A* Pathfinding
Draw walls on a grid, place start and end points, and watch A* find the shortest path. The algorithm maintains an open set of candidates and a closed set of explored nodes, choosing the next node by minimizing f(n) = g(n) + h(n) — the actual cost from the start plus a heuristic estimate to the goal. Compare with Dijkstra’s algorithm to see how the heuristic focuses the search.

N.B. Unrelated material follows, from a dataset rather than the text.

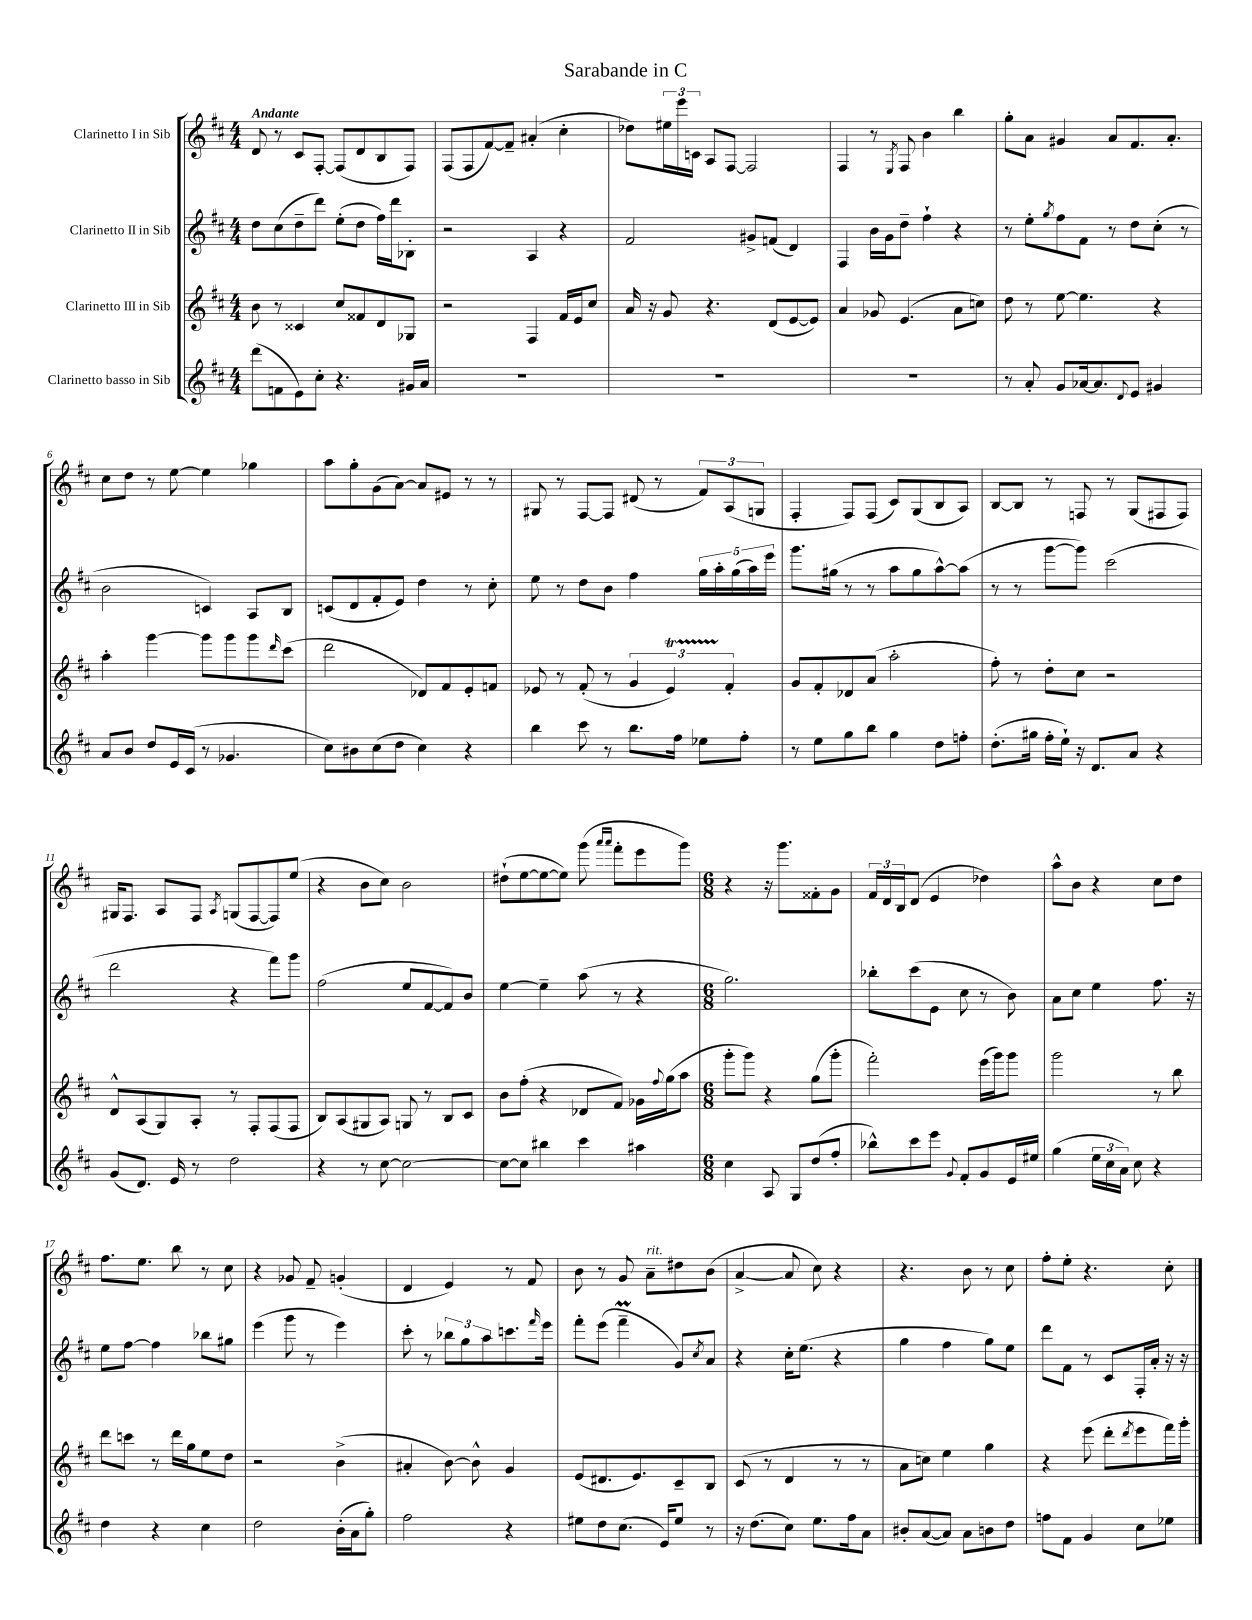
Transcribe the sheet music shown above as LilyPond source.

f(n) = g(n) + h(n) · h = heuristic estimate to goal · g = cost from start
A* search algorithm
A* (pronounced “A-star”) was first described by Peter Hart, Nils Nilsson, and Bertram Raphael in 1968 at the Stanford Research Institute. It finds the shortest path between a start and goal node in a weighted graph by combining two pieces of information: g(n), the exact cost of the cheapest path from the start to node n, and h(n), a heuristic estimate of the cost from n to the goal. The algorithm always expands the node with the smallest f(n) = g(n) + h(n), guaranteeing an optimal path as long as the heuristic never overestimates the true cost (a property called admissibility).
Heuristics
The power of A* lies in the heuristic function. A good heuristic dramatically reduces the number of nodes explored. The Manhattan distance (|dx| + |dy|) is admissible for grids with 4-directional movement. The Euclidean distance (straight-line) is admissible for any movement model. The Chebyshev distance (max(|dx|, |dy|)) is admissible for 8-directional movement with uniform cost. When h(n) = 0, A* degenerates to Dijkstra’s algorithm, which explores uniformly in all directions. A better heuristic means fewer nodes explored, at the cost of more computation per node.
Dijkstra’s algorithm
Edsger Dijkstra published his algorithm in 1959. It finds shortest paths from a source to all nodes in a graph with non-negative edge weights. It is equivalent to A* with h(n) = 0 — it explores outward uniformly from the start, like ripples in a pond. This means it always explores more nodes than A* (or the same number in the worst case), but it does not require a heuristic function. Watching both algorithms side by side on the same grid beautifully demonstrates the value of informed search: A* focuses its exploration toward the goal while Dijkstra spreads evenly in all directions.
Real-world applications
A* and its variants are the backbone of pathfinding in video games, robotics, and navigation systems. Google Maps, GPS devices, and ride-sharing apps all use algorithms descended from A*. In video games, characters use A* to navigate around obstacles. Variations include Jump Point Search (for uniform-cost grids), D* Lite (for dynamic environments where obstacles move), and hierarchical pathfinding (for very large maps). The algorithm has also been applied to puzzle solving, protein folding, and automated planning.